Handling null values with join across multiple tables - sql

My mind is exploding right now.. I can't get any of this to work the way I want to! SQL is seriously such a pain in the butt. (/End Rant)
I have three tables that have some common columns to link with. I am trying to retrieve the ID off one table based on the name from the middle table based on the code from the farthest table. (Excuse my vocabulary, I am not skilled with SQL or its' lingo) If the farthest table has a code not found in the middle table, it is to default to a certain value. Then, the first table will return the default for null values. etc.
Example,
tblCounty table has an ID and name column. I am to return the ID from tblCounty based on the name column matching the name column of tblCode.

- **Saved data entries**

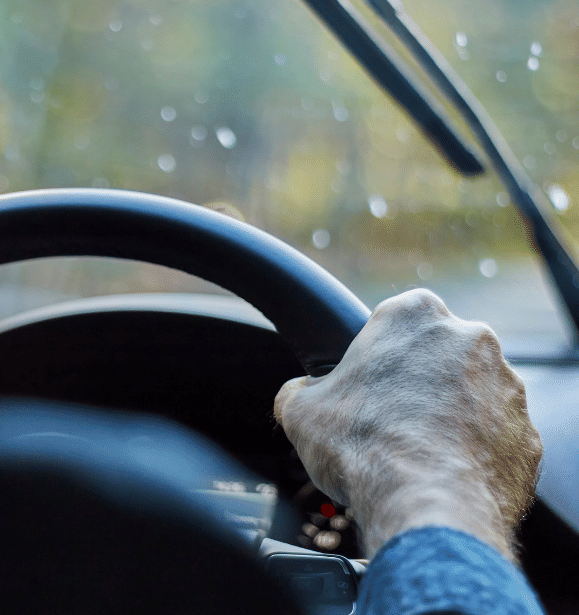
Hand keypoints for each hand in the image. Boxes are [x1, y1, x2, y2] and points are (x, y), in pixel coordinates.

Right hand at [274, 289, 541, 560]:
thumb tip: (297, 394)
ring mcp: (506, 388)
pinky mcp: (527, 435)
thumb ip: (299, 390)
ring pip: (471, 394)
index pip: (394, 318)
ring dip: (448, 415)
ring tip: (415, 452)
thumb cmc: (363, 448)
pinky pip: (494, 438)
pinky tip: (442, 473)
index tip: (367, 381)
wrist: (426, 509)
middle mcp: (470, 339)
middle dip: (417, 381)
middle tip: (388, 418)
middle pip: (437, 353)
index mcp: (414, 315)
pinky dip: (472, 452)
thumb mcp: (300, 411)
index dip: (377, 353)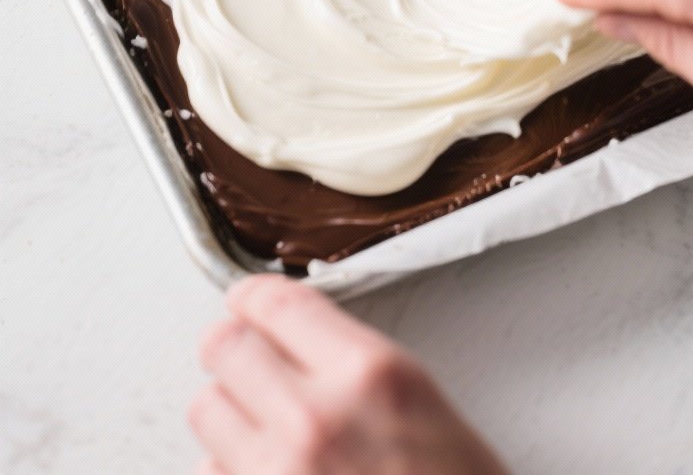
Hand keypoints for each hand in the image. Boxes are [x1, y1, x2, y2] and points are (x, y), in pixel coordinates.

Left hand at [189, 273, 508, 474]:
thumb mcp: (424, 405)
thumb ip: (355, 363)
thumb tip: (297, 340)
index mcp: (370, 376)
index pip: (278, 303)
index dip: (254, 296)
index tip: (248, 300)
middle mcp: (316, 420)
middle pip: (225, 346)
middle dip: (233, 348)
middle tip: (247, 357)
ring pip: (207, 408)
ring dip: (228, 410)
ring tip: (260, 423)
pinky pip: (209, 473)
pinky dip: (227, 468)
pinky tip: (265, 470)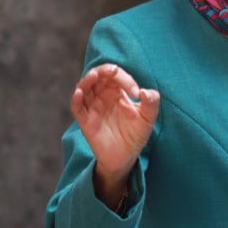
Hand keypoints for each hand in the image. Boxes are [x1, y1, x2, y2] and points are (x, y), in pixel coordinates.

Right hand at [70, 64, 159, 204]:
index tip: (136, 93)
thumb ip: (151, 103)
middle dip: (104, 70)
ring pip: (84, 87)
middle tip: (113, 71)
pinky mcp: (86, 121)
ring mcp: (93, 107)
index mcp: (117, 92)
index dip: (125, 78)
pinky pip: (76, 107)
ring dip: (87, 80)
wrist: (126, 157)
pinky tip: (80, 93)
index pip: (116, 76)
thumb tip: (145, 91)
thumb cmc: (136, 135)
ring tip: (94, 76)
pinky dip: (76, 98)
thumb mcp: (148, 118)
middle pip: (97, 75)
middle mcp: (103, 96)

...

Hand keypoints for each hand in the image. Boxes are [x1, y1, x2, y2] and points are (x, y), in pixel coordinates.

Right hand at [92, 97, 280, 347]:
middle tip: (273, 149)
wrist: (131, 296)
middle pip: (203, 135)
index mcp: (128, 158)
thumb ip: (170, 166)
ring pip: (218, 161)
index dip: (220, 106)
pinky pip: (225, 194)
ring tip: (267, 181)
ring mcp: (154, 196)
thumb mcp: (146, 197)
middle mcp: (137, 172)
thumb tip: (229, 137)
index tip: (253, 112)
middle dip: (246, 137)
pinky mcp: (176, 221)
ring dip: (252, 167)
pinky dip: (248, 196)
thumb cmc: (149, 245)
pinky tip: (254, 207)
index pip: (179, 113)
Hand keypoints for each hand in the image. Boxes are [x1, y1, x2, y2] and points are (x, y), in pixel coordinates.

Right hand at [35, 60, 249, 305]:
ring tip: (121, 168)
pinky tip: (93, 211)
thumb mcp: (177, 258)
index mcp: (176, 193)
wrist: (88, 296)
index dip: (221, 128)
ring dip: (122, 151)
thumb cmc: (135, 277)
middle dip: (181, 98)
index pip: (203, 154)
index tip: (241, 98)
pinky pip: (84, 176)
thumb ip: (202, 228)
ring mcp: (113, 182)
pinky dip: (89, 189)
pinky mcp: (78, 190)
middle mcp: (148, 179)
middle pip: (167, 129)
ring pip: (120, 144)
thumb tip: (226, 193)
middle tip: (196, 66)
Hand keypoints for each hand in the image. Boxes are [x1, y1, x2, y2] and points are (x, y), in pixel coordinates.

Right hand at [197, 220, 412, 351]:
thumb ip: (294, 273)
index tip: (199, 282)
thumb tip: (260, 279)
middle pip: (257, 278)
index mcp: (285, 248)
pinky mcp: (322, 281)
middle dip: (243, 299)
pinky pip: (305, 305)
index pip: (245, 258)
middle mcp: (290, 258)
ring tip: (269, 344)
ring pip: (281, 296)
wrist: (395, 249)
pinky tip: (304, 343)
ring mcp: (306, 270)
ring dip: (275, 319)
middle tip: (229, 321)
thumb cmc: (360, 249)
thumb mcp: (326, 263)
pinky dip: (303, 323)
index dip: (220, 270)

- **Your assignment**
Retype the stretch of the SQL join post from "Handling null values" through "butt. (/End Rant)" word for word.

- **Your solution**
Handling null values with join across multiple tables - sql

My mind is exploding right now.. I can't get any of this to work the way I want to! SQL is seriously such a pain in the butt. (/End Rant)